Éloge du bachotage

Numéro 30 – Juin 2011

Enfant, on veut faire de la guitare par mimétisme, dans l’espoir de capturer une petite part de notre modèle. Mais qu’on nous laisse faire et cela ne va en général pas très loin : on achète la guitare, on gratte quelques notes et on prend quelques cours sympathiques.

Surtout pas de solfège, la guitare en main tout de suite. Cela dure peu et il n’en reste rien : du simple tourisme. Le vrai voyage – qui nous sort de nous-mêmes pour nous amener Ailleurs – ici n’a même pas commencé. En effet, voyager a un prix et à force de vouloir réduire les coûts, on finit par tuer le voyage.

Il me semble qu’aujourd’hui, l’enseignement se limite souvent à fabriquer des touristes : ils ont visité, à grands pas, les lieux essentiels, mais cela reste pour eux une terre étrangère.

L’idée que je veux défendre ici est qu’il n’y a rien d’inhumain à accompagner les enfants sur le chemin exigeant de la grammaire, de la conduite du ballon, du solfège, de l’écriture, de la cuisine ou du jardinage (oserais-je ajouter du ménage bien fait ?) même quand le but n’est pas d’en faire des compétiteurs ne demandant qu’à écrabouiller leur voisin pour se sentir exister.

Dans le fond, deux conceptions de l’homme s’opposent : la conception moderne, qui considère l’humanité comme un état de fait et la tradition, selon laquelle l’humanité est une conquête. La première, partant du principe que les enfants ont tout en eux, aura tendance à les « laisser pousser » librement, comme des « herbes folles ». Entendez par là des esprits libres, non formatés et n’ayant pas à souffrir des tourments auxquels nous condamne fatalement le fait d’avoir un maître.

Malheureusement, l’expérience montre que cette méthode ne marche pas. Un savoir ce n’est pas tout ou rien ; c’est une familiarité que l’on acquiert avec son objet lors de mille et une rencontres. Combien d’heures de lecture pour mettre en place les automatismes qui feront un bon lecteur ? Combien de mots pour former un vocabulaire riche et subtil permettant d’appréhender l’infinie variété du monde ? Or, de nos jours, les enfants sont maladroits avec leur langue maternelle et leurs raisonnements, bien qu’élémentaires, sont ainsi souvent bancals.

Ne comprend-on pas que notre pensée est à la mesure de notre pouvoir de dire et qu’acquérir les moyens de dire, et donc de se mettre à distance, c’est le début de la liberté ? Comment espérer pouvoir vivre avec les autres (ou ne serait-ce qu’avec soi-même) sans cette mise à distance ?

Le solfège ou la grammaire acquis, le vrai voyage peut commencer – celui qui nous sort de nous-mêmes pour nous amener Ailleurs.

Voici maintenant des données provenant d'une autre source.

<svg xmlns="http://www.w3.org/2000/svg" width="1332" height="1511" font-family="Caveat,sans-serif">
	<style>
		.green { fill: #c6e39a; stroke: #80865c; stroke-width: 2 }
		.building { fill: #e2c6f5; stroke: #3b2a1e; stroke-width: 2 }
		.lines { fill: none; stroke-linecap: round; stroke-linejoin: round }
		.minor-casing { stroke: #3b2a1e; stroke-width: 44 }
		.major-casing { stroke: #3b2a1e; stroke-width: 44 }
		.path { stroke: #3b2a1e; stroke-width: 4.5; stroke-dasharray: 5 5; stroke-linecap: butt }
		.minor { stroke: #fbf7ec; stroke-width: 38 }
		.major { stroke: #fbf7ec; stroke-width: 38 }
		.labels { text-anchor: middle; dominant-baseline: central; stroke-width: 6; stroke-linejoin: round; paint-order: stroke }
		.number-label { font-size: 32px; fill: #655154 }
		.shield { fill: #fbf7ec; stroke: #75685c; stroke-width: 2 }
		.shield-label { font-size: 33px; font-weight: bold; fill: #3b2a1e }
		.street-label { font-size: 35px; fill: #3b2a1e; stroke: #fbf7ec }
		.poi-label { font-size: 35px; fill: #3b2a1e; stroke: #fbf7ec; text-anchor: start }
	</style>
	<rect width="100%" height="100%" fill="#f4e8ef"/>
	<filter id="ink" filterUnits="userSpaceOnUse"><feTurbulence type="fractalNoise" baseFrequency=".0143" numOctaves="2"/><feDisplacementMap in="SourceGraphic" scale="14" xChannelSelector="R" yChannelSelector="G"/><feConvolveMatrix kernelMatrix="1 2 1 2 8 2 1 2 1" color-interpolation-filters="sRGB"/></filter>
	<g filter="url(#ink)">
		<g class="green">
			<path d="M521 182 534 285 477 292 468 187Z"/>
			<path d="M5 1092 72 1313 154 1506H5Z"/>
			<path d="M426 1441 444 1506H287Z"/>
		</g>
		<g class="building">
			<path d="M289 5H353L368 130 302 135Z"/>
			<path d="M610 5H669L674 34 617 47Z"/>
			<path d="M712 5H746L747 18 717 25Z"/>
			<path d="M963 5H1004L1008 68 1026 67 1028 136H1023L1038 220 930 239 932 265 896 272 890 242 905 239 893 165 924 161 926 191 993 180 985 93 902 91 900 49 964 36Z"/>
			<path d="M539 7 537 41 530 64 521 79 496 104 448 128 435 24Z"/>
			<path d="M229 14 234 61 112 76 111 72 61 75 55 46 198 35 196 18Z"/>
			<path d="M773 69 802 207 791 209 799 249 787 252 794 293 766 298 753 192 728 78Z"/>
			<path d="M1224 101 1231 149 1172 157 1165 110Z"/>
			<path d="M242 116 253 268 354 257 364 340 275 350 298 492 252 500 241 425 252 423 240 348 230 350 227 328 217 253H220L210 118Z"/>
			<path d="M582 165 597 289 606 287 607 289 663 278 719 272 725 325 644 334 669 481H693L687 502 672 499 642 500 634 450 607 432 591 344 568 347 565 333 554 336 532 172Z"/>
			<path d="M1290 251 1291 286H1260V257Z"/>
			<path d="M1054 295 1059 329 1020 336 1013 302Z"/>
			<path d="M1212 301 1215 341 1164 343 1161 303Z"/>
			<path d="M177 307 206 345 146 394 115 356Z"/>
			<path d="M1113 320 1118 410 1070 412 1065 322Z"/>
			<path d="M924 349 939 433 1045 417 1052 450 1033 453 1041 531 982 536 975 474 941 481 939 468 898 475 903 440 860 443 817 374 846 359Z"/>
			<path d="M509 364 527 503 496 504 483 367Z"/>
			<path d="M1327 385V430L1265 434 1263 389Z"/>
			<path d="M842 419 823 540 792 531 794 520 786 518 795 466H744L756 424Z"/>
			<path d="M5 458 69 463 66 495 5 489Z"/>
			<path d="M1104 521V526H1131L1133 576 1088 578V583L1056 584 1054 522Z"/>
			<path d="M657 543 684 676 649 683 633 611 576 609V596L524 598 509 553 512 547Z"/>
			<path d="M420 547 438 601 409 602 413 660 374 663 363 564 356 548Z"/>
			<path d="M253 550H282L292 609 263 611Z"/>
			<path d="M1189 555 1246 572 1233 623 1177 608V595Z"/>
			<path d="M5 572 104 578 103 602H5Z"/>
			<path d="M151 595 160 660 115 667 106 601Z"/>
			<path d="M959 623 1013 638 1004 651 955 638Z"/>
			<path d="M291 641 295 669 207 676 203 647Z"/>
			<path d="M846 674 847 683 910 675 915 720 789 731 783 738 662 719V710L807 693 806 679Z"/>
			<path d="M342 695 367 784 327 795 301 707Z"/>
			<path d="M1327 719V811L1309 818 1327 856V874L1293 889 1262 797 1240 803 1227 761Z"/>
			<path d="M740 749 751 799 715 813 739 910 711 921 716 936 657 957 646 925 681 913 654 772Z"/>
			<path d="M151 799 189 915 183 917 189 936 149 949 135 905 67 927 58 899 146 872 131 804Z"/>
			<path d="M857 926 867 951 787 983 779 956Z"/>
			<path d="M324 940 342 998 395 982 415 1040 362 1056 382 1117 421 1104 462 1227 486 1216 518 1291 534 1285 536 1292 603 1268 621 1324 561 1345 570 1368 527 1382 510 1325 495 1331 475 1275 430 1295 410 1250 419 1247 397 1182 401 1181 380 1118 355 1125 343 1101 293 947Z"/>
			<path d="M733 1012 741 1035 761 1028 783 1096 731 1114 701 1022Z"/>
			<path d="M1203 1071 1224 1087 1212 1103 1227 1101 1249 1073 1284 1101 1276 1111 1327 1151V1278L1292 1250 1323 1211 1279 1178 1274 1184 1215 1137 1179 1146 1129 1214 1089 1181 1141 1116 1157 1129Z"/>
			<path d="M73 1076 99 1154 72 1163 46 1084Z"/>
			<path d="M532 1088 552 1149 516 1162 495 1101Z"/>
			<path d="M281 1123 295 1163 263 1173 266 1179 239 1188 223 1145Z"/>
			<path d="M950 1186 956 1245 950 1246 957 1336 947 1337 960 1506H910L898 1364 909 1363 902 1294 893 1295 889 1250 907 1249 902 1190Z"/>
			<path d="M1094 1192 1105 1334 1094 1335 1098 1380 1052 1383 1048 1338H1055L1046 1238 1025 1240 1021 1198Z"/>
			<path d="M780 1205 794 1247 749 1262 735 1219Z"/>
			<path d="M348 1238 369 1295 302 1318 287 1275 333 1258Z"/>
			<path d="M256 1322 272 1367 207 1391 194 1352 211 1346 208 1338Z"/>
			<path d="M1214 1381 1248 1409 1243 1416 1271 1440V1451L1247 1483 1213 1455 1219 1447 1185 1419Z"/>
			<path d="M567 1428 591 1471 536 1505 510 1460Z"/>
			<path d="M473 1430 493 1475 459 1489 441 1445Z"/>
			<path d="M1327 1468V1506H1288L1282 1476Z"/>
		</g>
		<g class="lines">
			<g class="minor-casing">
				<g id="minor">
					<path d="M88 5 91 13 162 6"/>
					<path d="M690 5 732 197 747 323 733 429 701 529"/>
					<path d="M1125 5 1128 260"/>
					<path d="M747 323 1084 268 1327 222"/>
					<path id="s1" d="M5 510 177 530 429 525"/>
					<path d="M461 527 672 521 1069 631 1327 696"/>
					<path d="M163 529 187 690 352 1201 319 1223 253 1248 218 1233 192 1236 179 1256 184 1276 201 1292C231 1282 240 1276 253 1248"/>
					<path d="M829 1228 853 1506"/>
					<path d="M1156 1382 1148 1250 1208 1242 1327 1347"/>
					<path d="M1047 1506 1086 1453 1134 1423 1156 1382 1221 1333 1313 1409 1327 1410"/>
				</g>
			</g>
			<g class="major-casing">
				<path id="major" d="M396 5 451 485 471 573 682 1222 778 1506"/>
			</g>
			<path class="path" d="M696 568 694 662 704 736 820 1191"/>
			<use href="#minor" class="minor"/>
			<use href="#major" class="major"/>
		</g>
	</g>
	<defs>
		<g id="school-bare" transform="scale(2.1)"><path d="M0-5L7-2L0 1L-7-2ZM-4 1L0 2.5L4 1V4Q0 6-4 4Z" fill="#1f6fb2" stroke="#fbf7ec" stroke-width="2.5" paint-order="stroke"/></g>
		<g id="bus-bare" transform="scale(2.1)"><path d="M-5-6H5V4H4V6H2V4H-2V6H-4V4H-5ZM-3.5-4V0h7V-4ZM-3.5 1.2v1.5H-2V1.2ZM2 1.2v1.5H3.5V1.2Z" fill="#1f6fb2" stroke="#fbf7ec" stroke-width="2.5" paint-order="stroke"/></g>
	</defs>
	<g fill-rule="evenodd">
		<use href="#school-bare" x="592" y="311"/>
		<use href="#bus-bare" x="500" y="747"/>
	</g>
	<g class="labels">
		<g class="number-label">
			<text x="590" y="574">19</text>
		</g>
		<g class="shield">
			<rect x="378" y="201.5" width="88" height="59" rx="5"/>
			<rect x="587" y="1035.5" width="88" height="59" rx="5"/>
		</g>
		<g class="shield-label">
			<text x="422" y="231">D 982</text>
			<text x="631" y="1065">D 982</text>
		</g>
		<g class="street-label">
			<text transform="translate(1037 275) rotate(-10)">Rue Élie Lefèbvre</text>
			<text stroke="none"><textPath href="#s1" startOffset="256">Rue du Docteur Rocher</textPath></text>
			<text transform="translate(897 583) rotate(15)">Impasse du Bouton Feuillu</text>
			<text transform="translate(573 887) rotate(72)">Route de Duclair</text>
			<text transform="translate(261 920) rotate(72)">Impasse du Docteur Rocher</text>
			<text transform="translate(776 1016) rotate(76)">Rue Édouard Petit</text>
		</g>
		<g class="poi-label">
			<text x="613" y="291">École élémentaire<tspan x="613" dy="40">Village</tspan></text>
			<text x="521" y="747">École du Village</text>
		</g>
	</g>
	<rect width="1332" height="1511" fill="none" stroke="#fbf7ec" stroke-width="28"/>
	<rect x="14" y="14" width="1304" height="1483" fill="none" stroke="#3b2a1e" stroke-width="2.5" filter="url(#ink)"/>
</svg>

Donnons à nos enfants la possibilité de faire et refaire autant de fois que nécessaire ce qui est important, eux à qui cela coûte finalement si peu quand ils ont un modèle suffisamment grand à leurs yeux. Offrons-leur la chance d’acquérir une vraie pratique.

Il y aura des moments difficiles, et c’est heureux, car c’est quand le corps ou l’esprit résiste qu’une chance mince, mais précieuse, s’offre à nous : celle d’apprendre à mettre notre ego de côté et à faire un peu de place en nous pour l’Autre et l’Ailleurs. Le voyage peut alors commencer, au cours duquel il arrive qu’une relation, toujours particulière, à un petit coin du monde se tisse pour qui veut bien tenter l’aventure. Cela n’est pas une garantie d’humanité, mais c’est un premier pas, dans le sens inverse de la course à la plus grosse console de jeu, bagnole, fortune, liste d’amis, célébrité… qui paraît s’intensifier un peu partout aujourd’hui. Raison de plus pour défendre la forme noble du bachotage comme alternative à l’impasse de l’ego dans notre quête existentielle.